Accoglienza con tutti gli onori in Cina per il ministro degli Esteri Luigi Di Maio, volato a Shanghai per promuovere il Made in Italy e intensificare rapporti e scambi con Pechino. Alla seconda China International Import Expo (CIIE), al via domani, prenderanno parte 90 aziende da tutta la Penisola. Ma quanto oro c’è dietro a questo luccichio?
L’IMPATTO SULL’ECONOMIA
Secondo Lucrezia Poggetti, ricercatrice presso il Mercator Institute for China Studies (Merics), “il CIIE è l’evento annuale con il quale Pechino vuole mostrare al mondo l’apertura dei suoi mercati”. Ma, evidenzia l’esperta, “si tratta più di simbolismo che di fatti”. E l’Italia, sottolinea l’analista, dovrebbe saperlo meglio di altri Paesi.
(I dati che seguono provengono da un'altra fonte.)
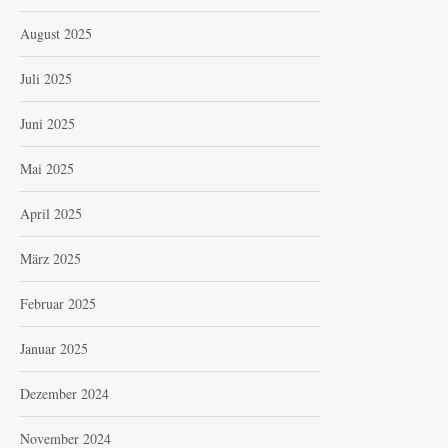
August 2025
Juli 2025
Juni 2025
Mai 2025
April 2025
März 2025
Februar 2025
Januar 2025
Dezember 2024
November 2024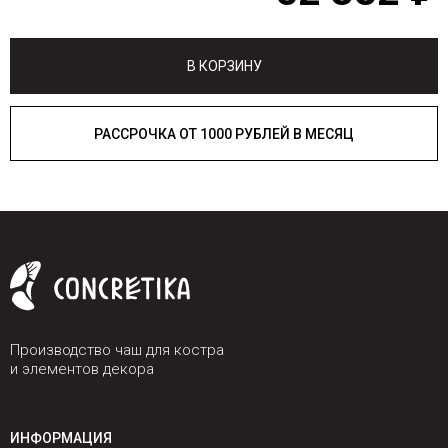
В КОРЗИНУ
РАССРОЧКА ОТ 1000 РУБЛЕЙ В МЕСЯЦ
Производство чаш для костра
и элементов декора
ИНФОРМАЦИЯ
“L’impatto economico dell’adesione dell’Italia alla nuova Via della Seta e degli investimenti cinesi attesi è stato finora scarso”.
LA STRATEGIA DI PECHINO
La ragione di questo ‘spread’ tra auspici e risultati, spiega l’esperta, è da ricercare prevalentemente in una scarsa comprensione, da parte dei promotori di rapporti più stretti con la Cina, dei veri obiettivi di Pechino nel nostro Paese e, più in generale, nel Vecchio Continente. “La Cina”, dice ancora Poggetti, “non è interessata a importare merci che già produce da sé. Guarda piuttosto all’Italia e all’Europa come a mercati dai quali acquisire know-how pregiato, soprattutto nei settori ad alta intensità tecnologica, parte di una strategia per raggiungere i target fissati dal piano Made in China 2025. Non è un caso che il Paese europeo che ha rapporti più stretti con la Cina, proprio in virtù delle sue competenze tecnologiche in molti settori, sia la Germania, dove sono state fatte molte acquisizioni e non senza problemi, come dimostra il caso Kuka”.
L’ACCOGLIENZA PER DI MAIO
Quanto all’accoglienza riservata a Di Maio, invitato dal leader cinese Xi Jinping alla cena in onore dei capi di Stato e di Governo, Poggetti creda che rientri in un disegno complessivo di Pechino. “La Cina è interessata all’Italia sia per il know-how, come detto, ma anche per ottenere legittimità agli occhi della comunità internazionale”.
I RAPPORTI ITALIA-CINA
L’adesione dell’Italia alla Belt and Road Initiative, unico tra i Paesi del G7, “ha contribuito a questo obiettivo, ma è stata funzionale per lo più alla propaganda interna di Pechino. E, in linea di massima, il cambio di governo ha riportato l’Italia su tradizionali posizioni filo-atlantiche ed europeiste, pur mantenendo un interesse, ovviamente, nei rapporti economici con la Cina”.
Ciò indispone la Cina, con il risultato di aver irritato Washington e anche Pechino? “No”, secondo l’analista, “perché la Repubblica Popolare spera ancora di ottenere ulteriori aperture da parte dell’Italia, e in fondo sapeva dal principio che quella con l’Italia sarebbe stata una partnership instabile. Nel frattempo Roma si sta adoperando su dossier di sicurezza come il 5G, per proteggere il quale ha rafforzato il Golden Power e istituito il Perimetro nazionale per la sicurezza cibernetica”.
COME NEGOZIARE CON XI
Tuttavia, conclude la ricercatrice, non è impossibile negoziare con la Cina ma serve avere le idee chiare. “Pechino continua a dire che vuole un’Europa unita, ma la realtà è che preferisce parlare con i Paesi europei bilateralmente, per far pesare i suoi numeri. Le task force nazionali dovrebbero essere inter-ministeriali, così da facilitare un bilanciamento degli interessi economici, politici e relativi alla sicurezza nei confronti di Pechino. Sarebbe poi opportuno lavorare con i partner europei e mettere la Cina di fronte alle sue responsabilità: agli annunci devono seguire atti concreti. A questo mira la missione del presidente francese Emmanuel Macron che è nel Paese anche per difendere gli interessi europei assieme a rappresentanti dei business tedeschi e al prossimo commissario Ue per il Commercio. L’Italia deve mettere da parte il simbolismo e le azioni solitarie e unirsi ai partner: solo così potrà contare nel rapporto con il colosso Cina”.